----- DATA PROVIDED

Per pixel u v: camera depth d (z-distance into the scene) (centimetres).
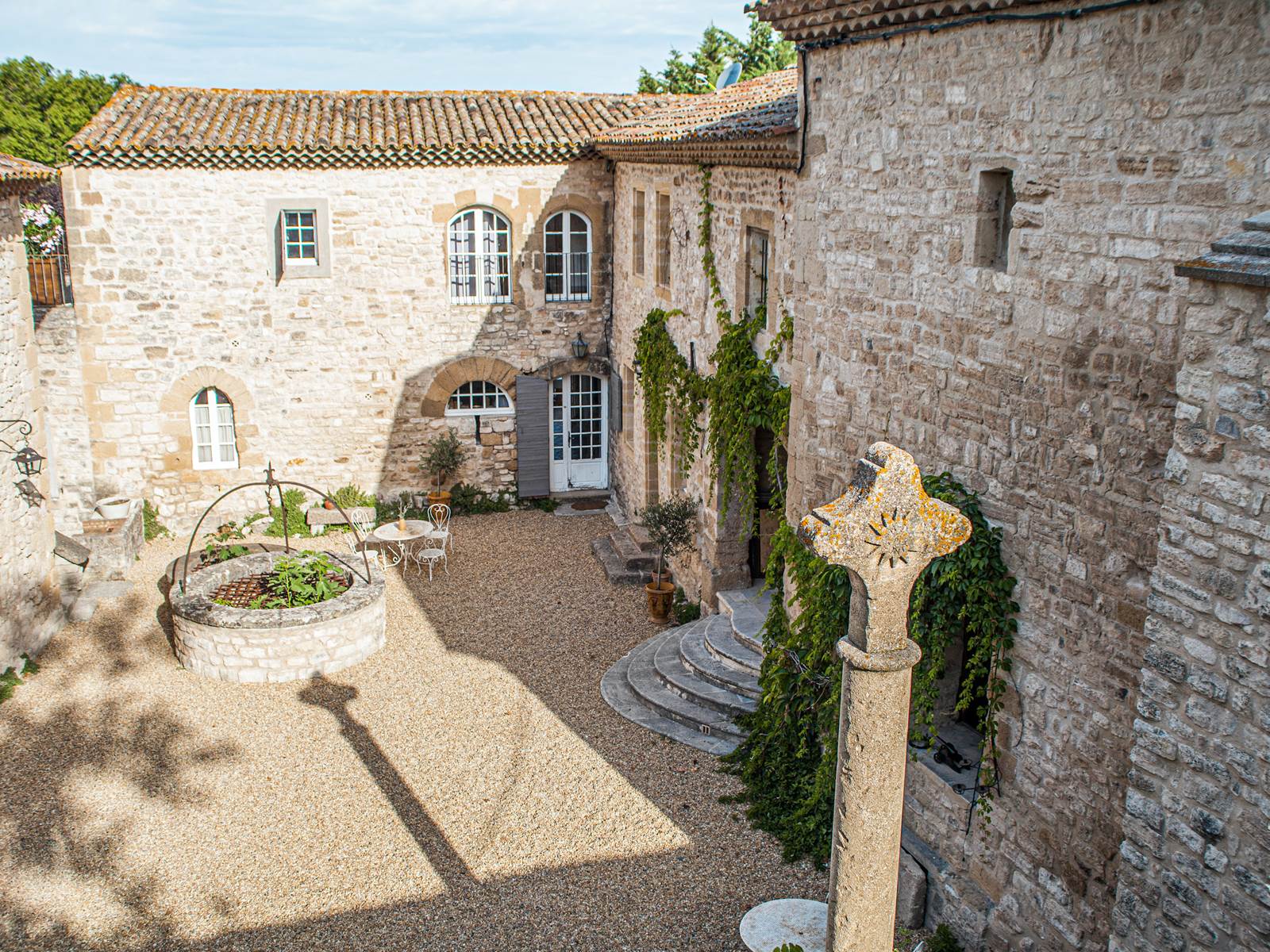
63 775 1051
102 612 1452
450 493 1886
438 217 1761
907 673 420
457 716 1165
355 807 992
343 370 1784
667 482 1526
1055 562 645
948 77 701
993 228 690
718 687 1137
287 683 1252
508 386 1861
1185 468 493
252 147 1630
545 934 806
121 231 1641
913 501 406
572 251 1847
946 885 773
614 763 1047
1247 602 468
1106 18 571
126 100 1736
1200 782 500
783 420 1060
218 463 1788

----------

Give back exactly the lines from the line holding "545 934 806" through the last line of the listing, including both.

◆ **OUTPUT OF THE TASK**
545 934 806
121 231 1641
913 501 406
572 251 1847
946 885 773
614 763 1047
1247 602 468
1106 18 571
126 100 1736
1200 782 500
783 420 1060
218 463 1788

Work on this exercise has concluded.